Chantale Fortin, enseignante à l’école secondaire Camille-Lavoie.
Chantale Fortin, enseignante à l’école secondaire Camille-Lavoie.

Mission ADN-eau: des jeunes au coeur d’une expérience scientifique provinciale

Katherine Boulianne
Katherine Boulianne
Le Quotidien
De jeunes adolescents de la région ont eu l’occasion de participer à une expérience de taille vendredi. Des étudiants du programme PEI de l’école secondaire Camille-Lavoie ont recueilli des échantillons dans le cadre de l’initiative provinciale Mission ADN-eau.

Initié par Génome Québec, en collaboration avec le ministère de la Faune, des Forêts et des Parcs, ainsi qu’avec le ministère de l’Environnement et de la Lutte contre les changements climatiques, cette deuxième édition de Mission ADN-eau vise à mieux comprendre la biodiversité des cours d’eau du Québec. Pour ce faire, ce sont près de 30 écoles de partout en province qui contribueront à ce projet de science citoyenne.

L’étape d’aujourd’hui, à laquelle participait le groupe de sciences de l’enseignante Chantale Fortin, consistait d’abord à recueillir un échantillon d’eau aux abords du ruisseau rouge, à Alma. À la suite de leur cueillette, les étudiants procédaient en laboratoire au filtrage des prélèvements, avant de faire parvenir leurs données aux chercheurs de Génome Québec.

Des élèves recueillent des échantillons d’eau pour ADN-eau.

«C’est une étude d’ADN génomique. Avec l’ADN retrouvé dans nos échantillons, ils vont pouvoir déterminer ce qu’il y a de vivant dans nos cours d’eau.
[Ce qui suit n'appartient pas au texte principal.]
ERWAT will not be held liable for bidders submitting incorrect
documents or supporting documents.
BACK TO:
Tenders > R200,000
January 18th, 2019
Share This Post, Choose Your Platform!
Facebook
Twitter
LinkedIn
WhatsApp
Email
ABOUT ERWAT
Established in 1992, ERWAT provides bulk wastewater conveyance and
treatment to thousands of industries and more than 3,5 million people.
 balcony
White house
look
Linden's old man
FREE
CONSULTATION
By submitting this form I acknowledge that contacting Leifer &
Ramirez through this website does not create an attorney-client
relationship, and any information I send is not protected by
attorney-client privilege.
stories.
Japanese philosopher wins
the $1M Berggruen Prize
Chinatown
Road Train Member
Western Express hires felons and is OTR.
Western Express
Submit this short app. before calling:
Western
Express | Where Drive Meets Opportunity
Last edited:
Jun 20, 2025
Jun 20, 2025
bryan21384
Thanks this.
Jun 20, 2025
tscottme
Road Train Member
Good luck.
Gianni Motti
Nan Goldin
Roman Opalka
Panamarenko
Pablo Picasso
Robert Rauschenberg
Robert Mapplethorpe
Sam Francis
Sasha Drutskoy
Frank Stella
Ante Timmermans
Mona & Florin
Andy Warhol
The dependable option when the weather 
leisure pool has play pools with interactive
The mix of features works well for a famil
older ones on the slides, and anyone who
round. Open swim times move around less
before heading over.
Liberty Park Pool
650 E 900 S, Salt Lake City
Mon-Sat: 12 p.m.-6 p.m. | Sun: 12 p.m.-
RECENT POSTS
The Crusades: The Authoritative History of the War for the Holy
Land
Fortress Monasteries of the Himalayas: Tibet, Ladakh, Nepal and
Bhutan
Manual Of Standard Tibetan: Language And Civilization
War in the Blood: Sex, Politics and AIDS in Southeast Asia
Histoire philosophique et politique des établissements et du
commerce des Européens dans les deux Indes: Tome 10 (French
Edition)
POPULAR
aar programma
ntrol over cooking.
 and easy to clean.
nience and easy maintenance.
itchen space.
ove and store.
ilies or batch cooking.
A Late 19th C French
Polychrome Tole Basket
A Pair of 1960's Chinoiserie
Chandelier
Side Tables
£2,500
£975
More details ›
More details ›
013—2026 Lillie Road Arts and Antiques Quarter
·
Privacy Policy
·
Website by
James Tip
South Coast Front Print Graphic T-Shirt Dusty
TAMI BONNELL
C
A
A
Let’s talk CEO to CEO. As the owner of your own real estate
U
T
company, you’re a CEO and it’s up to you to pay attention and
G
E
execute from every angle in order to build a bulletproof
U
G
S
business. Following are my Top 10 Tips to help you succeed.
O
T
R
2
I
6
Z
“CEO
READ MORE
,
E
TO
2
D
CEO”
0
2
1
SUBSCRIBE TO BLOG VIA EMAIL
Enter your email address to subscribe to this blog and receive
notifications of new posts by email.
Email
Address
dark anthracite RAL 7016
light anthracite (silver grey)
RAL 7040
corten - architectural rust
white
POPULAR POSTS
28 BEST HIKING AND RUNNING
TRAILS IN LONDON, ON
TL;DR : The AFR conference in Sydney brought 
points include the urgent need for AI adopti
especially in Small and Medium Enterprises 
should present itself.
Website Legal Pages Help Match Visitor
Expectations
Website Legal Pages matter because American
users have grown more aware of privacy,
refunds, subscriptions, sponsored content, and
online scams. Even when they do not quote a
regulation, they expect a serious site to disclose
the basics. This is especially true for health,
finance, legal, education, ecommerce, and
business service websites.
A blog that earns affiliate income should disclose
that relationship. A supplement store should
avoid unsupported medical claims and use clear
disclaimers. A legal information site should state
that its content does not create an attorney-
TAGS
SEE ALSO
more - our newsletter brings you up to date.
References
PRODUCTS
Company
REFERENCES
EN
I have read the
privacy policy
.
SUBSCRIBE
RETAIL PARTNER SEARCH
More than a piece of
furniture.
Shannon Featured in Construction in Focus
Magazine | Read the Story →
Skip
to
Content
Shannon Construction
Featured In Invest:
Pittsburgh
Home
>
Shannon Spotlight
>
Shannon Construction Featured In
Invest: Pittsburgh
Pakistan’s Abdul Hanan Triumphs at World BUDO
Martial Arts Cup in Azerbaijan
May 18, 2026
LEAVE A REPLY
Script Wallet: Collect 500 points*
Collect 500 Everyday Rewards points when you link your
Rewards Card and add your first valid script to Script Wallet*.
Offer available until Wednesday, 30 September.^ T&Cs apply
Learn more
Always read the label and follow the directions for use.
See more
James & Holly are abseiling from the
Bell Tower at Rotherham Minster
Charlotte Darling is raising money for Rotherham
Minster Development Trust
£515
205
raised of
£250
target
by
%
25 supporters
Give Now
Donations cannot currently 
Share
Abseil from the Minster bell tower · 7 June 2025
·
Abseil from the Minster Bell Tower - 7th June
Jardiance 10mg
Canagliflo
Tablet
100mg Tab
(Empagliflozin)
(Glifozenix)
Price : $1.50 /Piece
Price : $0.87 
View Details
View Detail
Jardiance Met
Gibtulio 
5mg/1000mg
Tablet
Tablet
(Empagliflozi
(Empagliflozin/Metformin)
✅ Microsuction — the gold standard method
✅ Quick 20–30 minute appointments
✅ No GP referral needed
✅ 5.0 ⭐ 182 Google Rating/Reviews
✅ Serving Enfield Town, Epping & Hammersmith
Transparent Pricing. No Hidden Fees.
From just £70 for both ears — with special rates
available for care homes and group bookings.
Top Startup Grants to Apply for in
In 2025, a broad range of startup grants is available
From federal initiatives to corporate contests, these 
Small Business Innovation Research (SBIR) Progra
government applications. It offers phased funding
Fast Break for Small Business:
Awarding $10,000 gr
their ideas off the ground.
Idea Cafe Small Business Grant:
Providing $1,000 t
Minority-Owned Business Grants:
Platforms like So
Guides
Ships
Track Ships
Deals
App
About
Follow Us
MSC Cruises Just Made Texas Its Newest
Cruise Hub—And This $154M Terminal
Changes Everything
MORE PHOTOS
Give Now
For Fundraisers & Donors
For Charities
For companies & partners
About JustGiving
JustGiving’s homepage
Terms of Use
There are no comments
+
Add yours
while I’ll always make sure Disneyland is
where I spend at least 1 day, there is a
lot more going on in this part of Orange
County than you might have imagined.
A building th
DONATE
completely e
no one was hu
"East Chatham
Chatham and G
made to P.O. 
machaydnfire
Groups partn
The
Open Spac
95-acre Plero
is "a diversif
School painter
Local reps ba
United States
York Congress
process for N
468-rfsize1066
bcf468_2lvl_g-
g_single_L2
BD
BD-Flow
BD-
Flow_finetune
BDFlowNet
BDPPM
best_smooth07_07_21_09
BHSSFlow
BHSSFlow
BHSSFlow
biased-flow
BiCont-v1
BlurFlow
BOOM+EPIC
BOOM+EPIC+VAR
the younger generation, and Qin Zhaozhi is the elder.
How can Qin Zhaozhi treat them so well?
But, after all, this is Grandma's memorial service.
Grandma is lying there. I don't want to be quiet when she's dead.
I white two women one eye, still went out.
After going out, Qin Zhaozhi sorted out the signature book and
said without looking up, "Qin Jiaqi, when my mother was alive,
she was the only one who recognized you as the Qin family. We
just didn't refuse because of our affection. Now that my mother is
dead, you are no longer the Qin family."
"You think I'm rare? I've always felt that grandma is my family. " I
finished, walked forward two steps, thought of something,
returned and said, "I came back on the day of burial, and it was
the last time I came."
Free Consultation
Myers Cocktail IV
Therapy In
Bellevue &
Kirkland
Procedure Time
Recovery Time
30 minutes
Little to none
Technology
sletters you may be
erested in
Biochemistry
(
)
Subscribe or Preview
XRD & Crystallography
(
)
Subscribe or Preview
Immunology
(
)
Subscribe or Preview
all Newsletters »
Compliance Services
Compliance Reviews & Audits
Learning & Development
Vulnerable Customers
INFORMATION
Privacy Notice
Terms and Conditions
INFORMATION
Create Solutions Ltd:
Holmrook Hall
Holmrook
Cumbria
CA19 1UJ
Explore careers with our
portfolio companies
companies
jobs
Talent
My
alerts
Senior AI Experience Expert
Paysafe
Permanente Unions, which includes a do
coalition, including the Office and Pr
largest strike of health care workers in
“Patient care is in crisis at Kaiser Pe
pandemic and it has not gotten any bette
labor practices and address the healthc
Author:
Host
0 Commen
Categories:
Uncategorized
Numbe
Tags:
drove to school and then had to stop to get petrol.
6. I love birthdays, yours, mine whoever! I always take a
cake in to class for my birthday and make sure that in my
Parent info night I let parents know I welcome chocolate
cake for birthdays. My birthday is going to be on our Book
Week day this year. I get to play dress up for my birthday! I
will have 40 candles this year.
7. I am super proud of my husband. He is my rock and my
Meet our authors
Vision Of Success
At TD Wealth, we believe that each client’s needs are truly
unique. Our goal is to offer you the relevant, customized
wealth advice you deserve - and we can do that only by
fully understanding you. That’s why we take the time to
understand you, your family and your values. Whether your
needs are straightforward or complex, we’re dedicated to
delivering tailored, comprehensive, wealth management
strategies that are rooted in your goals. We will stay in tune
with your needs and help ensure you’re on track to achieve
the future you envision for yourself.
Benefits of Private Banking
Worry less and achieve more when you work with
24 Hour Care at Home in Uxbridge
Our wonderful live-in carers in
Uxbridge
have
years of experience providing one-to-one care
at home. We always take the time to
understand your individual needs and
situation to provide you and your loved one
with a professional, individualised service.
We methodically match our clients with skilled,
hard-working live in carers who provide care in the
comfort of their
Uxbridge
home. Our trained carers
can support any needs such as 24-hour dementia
Dans un de ceux-ci, l’an passé, ils ont réussi à détecter une grande quantité d’algues bleues, qui ne se voyait pas encore à l’oeil nu», explique l’enseignante. «Un de leurs objectifs, c’est que les paliers gouvernementaux puissent constater comment sont nos cours d’eau et pouvoir agir si c’est nécessaire», ajoute Chantale Fortin.

Pour celle-ci, le projet consistait en une occasion en or pour les jeunes de participer à un protocole scientifique, tout en mettant leurs connaissances à profit. De plus, selon Mme Fortin, ADN-eau permet de conscientiser les élèves. «Avec cette étude, ça les pousse à prendre conscience de tout l’impact de l’activité humaine sur les cours d’eau, selon que l’on soit en ville, ou près d’une industrie, etc.»

L’enthousiasme des étudiants pour le projet était palpable lors du passage du Progrès. Pour Alexis Bellemare, député de classe, il s’agit d’une expérience qui lui offre une tout autre perception. «Ça m’a amené une autre vision des cours d’eau, de savoir qu’il y en a qui sont vraiment pollués. J’espère que les résultats vont être positifs.»

L’école secondaire Jean-Gauthier d’Alma participe également à ADN-eau cette année. Les chercheurs de Génome Québec transmettront les résultats obtenus aux étudiants en avril prochain.

L’étudiant Alexis Bellemare participe au projet ADN-eau.